▸ **What you need to do**
Give back exactly the line containing "ring dip: (917, 1690)" together with all the lines after it, ending at the final line below.

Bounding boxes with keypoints
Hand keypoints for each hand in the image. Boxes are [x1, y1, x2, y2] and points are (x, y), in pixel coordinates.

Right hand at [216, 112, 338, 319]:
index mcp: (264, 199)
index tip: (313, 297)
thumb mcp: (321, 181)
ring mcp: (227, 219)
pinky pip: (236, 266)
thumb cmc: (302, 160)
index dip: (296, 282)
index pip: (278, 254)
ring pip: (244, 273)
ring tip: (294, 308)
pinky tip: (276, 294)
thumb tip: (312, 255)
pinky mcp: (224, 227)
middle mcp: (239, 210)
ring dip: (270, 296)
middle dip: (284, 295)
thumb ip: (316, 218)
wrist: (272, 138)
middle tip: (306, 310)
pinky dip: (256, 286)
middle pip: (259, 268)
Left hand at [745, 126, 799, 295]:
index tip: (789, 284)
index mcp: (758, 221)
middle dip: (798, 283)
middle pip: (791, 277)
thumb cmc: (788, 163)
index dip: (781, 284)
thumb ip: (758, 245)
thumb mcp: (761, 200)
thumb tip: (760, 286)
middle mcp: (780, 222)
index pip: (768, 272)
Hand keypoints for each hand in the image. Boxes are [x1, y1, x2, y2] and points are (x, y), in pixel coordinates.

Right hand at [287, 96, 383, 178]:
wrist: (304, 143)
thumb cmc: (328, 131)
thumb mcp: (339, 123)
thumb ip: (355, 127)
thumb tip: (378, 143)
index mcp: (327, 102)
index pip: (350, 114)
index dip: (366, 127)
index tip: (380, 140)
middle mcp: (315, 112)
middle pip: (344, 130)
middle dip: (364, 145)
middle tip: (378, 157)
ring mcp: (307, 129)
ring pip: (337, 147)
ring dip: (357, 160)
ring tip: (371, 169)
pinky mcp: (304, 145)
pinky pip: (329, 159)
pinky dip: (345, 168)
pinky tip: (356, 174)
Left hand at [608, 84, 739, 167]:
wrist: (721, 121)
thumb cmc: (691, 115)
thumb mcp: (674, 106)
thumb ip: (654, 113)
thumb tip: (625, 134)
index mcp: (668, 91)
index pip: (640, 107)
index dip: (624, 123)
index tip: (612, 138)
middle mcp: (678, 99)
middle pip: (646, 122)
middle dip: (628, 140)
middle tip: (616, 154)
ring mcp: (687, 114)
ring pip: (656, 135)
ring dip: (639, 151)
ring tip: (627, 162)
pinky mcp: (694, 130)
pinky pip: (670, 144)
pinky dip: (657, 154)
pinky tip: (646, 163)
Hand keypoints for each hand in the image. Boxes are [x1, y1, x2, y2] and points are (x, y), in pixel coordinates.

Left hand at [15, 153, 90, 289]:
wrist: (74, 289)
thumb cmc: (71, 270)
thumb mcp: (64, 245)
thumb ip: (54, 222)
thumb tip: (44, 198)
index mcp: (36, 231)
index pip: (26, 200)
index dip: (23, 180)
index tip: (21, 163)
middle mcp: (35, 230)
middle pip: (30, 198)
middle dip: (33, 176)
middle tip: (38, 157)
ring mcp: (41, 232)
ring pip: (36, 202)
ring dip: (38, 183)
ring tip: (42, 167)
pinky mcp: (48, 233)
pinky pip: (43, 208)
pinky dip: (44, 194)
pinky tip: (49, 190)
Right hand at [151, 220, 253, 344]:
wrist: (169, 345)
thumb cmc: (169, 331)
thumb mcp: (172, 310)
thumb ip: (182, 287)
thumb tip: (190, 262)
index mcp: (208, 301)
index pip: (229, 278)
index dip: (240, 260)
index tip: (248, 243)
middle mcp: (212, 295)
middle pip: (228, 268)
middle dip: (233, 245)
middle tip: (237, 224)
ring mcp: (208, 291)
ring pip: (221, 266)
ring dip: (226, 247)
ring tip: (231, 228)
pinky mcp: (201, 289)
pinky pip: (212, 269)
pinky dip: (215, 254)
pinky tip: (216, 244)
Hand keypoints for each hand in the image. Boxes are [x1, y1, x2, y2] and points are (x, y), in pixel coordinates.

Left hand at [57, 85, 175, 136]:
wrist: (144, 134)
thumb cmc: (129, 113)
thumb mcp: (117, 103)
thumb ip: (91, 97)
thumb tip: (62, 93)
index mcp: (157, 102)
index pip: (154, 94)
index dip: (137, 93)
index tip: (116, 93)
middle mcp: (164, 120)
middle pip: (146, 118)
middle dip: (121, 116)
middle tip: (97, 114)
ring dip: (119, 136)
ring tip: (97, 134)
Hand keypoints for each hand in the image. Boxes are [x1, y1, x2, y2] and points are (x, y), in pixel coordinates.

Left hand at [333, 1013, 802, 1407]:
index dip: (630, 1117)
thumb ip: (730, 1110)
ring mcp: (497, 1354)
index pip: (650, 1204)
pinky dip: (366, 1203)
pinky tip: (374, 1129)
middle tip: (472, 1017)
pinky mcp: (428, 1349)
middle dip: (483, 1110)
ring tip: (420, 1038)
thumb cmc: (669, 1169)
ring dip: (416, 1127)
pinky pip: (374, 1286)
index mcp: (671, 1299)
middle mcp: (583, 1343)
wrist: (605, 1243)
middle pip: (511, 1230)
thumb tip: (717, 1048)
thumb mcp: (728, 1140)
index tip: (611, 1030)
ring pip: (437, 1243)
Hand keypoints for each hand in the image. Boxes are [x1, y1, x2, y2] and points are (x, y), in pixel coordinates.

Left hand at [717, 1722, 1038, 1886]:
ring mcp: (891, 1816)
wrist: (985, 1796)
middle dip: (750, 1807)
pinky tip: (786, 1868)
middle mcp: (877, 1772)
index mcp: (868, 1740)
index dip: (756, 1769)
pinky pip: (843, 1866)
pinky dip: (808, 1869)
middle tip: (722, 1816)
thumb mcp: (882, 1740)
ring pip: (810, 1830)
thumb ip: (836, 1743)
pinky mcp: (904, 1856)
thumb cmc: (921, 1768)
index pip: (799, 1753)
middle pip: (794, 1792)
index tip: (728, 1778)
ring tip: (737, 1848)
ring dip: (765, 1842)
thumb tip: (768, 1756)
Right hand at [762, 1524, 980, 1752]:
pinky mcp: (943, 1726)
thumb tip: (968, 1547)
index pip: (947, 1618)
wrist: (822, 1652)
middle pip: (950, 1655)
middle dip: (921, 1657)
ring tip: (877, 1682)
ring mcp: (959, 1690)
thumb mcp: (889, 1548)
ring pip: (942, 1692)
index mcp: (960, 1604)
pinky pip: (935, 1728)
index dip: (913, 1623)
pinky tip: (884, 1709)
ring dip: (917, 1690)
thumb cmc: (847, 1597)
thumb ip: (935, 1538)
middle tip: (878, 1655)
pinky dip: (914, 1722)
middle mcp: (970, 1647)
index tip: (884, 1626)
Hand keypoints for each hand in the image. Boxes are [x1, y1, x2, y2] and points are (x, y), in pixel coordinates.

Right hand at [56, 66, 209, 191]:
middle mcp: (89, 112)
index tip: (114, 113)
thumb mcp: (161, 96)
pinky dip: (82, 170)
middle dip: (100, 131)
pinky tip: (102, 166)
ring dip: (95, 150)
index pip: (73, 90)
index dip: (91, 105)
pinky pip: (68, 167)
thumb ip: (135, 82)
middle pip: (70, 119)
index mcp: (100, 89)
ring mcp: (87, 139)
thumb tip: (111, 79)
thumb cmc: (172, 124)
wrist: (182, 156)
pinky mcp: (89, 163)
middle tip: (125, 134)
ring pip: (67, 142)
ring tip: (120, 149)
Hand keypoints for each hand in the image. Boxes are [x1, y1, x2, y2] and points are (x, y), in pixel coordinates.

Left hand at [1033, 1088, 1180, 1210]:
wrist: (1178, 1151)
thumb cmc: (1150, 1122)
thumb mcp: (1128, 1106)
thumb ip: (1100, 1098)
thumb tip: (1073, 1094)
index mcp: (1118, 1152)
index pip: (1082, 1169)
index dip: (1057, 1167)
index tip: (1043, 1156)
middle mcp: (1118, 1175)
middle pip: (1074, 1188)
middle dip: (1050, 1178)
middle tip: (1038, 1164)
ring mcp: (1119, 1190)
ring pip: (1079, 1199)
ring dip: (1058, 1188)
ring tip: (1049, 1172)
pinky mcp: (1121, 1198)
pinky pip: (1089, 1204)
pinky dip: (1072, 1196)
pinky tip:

▸ **Your response**
ring dip: (917, 1690)
thumb cmc: (847, 1597)
thumb ip: (935, 1538)
middle tip: (878, 1655)
pinky dip: (914, 1722)
middle mcp: (970, 1647)
index tip: (884, 1626)
Hand keypoints for each hand in the image. Boxes are [x1, y1, x2, y2] and points are (x, y), in pixel coordinates.

Right hand at [56, 66, 209, 191]:
middle mcp: (89, 112)
index tip: (114, 113)
thumb mcp: (161, 96)
pinky dip: (82, 170)
middle dip: (100, 131)
pinky tip: (102, 166)
ring dip: (95, 150)
index pip: (73, 90)
index dip: (91, 105)
pinky pip: (68, 167)
thumb ip: (135, 82)
middle pip: (70, 119)
index mcp: (100, 89)
ring mcp: (87, 139)
thumb tip: (111, 79)
thumb cmc: (172, 124)
wrist: (182, 156)
pinky mcp: (89, 163)
middle tip: (125, 134)
ring pip: (67, 142)
ring tip: (120, 149)
Hand keypoints for each hand in the image. Boxes are [x1, y1, x2, y2] and points are (x, y), in pixel coordinates.

Left hand at [1033, 1088, 1180, 1210]:
wrist: (1178, 1151)
thumb cmc: (1150, 1122)
thumb mcp: (1128, 1106)
thumb ip: (1100, 1098)
thumb tip: (1073, 1094)
index mcp: (1118, 1152)
index pip: (1082, 1169)
index dip: (1057, 1167)
index tip: (1043, 1156)
middle mcp: (1118, 1175)
middle pip: (1074, 1188)
middle dip: (1050, 1178)
middle tip: (1038, 1164)
ring mcp: (1119, 1190)
ring pip: (1079, 1199)
ring dip: (1058, 1188)
ring tip: (1049, 1172)
pinky mcp: (1121, 1198)
pinky pip: (1089, 1204)
pinky dip: (1072, 1196)
pinky tip:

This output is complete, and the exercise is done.